- Short task
Please format all of the lines below as a JSON list of strings, one string per line, leaving out any blank lines.

-- Given data start --

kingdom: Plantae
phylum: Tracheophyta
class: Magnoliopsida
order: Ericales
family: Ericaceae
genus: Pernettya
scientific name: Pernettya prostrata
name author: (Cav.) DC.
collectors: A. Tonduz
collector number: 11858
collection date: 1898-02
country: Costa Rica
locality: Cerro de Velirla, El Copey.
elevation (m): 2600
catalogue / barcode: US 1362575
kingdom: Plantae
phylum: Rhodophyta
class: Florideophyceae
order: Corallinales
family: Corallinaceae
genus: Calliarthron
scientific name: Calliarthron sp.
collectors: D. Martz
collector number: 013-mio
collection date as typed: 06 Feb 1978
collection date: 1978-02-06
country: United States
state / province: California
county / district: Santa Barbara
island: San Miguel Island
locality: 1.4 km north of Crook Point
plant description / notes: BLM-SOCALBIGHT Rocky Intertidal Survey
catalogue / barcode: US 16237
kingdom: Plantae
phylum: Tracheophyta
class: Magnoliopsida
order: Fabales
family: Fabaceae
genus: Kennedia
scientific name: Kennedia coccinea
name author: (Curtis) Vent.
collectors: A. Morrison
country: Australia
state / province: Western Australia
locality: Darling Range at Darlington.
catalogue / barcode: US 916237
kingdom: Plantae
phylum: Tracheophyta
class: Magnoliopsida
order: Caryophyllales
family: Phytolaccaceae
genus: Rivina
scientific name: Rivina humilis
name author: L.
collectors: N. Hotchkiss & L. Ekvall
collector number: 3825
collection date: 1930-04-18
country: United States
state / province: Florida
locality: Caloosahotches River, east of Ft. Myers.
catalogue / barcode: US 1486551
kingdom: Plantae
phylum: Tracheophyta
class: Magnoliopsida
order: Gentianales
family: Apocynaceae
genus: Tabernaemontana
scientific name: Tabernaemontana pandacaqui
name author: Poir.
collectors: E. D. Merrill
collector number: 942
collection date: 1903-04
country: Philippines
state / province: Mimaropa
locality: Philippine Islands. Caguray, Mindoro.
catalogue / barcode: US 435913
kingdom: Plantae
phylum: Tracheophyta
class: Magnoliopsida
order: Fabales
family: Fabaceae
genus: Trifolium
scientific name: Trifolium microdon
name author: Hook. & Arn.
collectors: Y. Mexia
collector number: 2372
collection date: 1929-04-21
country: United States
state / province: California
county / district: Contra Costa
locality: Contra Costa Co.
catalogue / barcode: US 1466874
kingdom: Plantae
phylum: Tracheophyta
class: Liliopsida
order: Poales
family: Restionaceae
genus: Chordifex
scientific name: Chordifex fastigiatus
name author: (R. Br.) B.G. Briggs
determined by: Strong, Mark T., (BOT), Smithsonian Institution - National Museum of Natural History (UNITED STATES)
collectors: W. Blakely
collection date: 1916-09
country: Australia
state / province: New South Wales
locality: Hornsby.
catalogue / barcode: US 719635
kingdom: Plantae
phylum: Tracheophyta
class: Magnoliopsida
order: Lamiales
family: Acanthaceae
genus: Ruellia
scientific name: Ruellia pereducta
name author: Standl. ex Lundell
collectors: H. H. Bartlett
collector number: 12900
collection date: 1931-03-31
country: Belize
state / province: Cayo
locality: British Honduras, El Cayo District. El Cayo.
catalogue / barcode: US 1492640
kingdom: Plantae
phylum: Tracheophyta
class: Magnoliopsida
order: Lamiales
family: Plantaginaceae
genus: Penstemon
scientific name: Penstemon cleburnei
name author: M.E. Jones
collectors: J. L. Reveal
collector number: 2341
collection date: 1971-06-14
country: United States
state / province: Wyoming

-- Given data end --

- Response
[
  "kingdom: Plantae",
  "phylum: Tracheophyta",
  "class: Magnoliopsida",
  "order: Ericales",
  "family: Ericaceae",
  "genus: Pernettya",
  "scientific name: Pernettya prostrata",
  "name author: (Cav.) DC.",
  "collectors: A. Tonduz",
  "collector number: 11858",
  "collection date: 1898-02",
  "country: Costa Rica",
  "locality: Cerro de Velirla, El Copey.",
  "elevation (m): 2600",
  "catalogue / barcode: US 1362575",
  "kingdom: Plantae",
  "phylum: Rhodophyta",
  "class: Florideophyceae",
  "order: Corallinales",
  "family: Corallinaceae",
  "genus: Calliarthron",
  "scientific name: Calliarthron sp.",
  "collectors: D. Martz",
  "collector number: 013-mio",
  "collection date as typed: 06 Feb 1978",
  "collection date: 1978-02-06",
  "country: United States",
  "state / province: California",
  "county / district: Santa Barbara",
  "island: San Miguel Island",
  "locality: 1.4 km north of Crook Point",
  "plant description / notes: BLM-SOCALBIGHT Rocky Intertidal Survey",
  "catalogue / barcode: US 16237",
  "kingdom: Plantae",
  "phylum: Tracheophyta",
  "class: Magnoliopsida",
  "order: Fabales",
  "family: Fabaceae",
  "genus: Kennedia",
  "scientific name: Kennedia coccinea",
  "name author: (Curtis) Vent.",
  "collectors: A. Morrison",
  "country: Australia",
  "state / province: Western Australia",
  "locality: Darling Range at Darlington.",
  "catalogue / barcode: US 916237",
  "kingdom: Plantae",
  "phylum: Tracheophyta",
  "class: Magnoliopsida",
  "order: Caryophyllales",
  "family: Phytolaccaceae",
  "genus: Rivina",
  "scientific name: Rivina humilis",
  "name author: L.",
  "collectors: N. Hotchkiss & L. Ekvall",
  "collector number: 3825",
  "collection date: 1930-04-18",
  "country: United States",
  "state / province: Florida",
  "locality: Caloosahotches River, east of Ft. Myers.",
  "catalogue / barcode: US 1486551",
  "kingdom: Plantae",
  "phylum: Tracheophyta",
  "class: Magnoliopsida",
  "order: Gentianales",
  "family: Apocynaceae",
  "genus: Tabernaemontana",
  "scientific name: Tabernaemontana pandacaqui",
  "name author: Poir.",
  "collectors: E. D. Merrill",
  "collector number: 942",
  "collection date: 1903-04",
  "country: Philippines",
  "state / province: Mimaropa",
  "locality: Philippine Islands. Caguray, Mindoro.",
  "catalogue / barcode: US 435913",
  "kingdom: Plantae",
  "phylum: Tracheophyta",
  "class: Magnoliopsida",
  "order: Fabales",
  "family: Fabaceae",
  "genus: Trifolium",
  "scientific name: Trifolium microdon",
  "name author: Hook. & Arn.",
  "collectors: Y. Mexia",
  "collector number: 2372",
  "collection date: 1929-04-21",
  "country: United States",
  "state / province: California",
  "county / district: Contra Costa",
  "locality: Contra Costa Co.",
  "catalogue / barcode: US 1466874",
  "kingdom: Plantae",
  "phylum: Tracheophyta",
  "class: Liliopsida",
  "order: Poales",
  "family: Restionaceae",
  "genus: Chordifex",
  "scientific name: Chordifex fastigiatus",
  "name author: (R. Br.) B.G. Briggs",
  "determined by: Strong, Mark T., (BOT), Smithsonian Institution - National Museum of Natural History (UNITED STATES)",
  "collectors: W. Blakely",
  "collection date: 1916-09",
  "country: Australia",
  "state / province: New South Wales",
  "locality: Hornsby.",
  "catalogue / barcode: US 719635",
  "kingdom: Plantae",
  "phylum: Tracheophyta",
  "class: Magnoliopsida",
  "order: Lamiales",
  "family: Acanthaceae",
  "genus: Ruellia",
  "scientific name: Ruellia pereducta",
  "name author: Standl. ex Lundell",
  "collectors: H. H. Bartlett",
  "collector number: 12900",
  "collection date: 1931-03-31",
  "country: Belize",
  "state / province: Cayo",
  "locality: British Honduras, El Cayo District. El Cayo.",
  "catalogue / barcode: US 1492640",
  "kingdom: Plantae",
  "phylum: Tracheophyta",
  "class: Magnoliopsida",
  "order: Lamiales",
  "family: Plantaginaceae",
  "genus: Penstemon",
  "scientific name: Penstemon cleburnei",
  "name author: M.E. Jones",
  "collectors: J. L. Reveal",
  "collector number: 2341",
  "collection date: 1971-06-14",
  "country: United States",
  "state / province: Wyoming"
]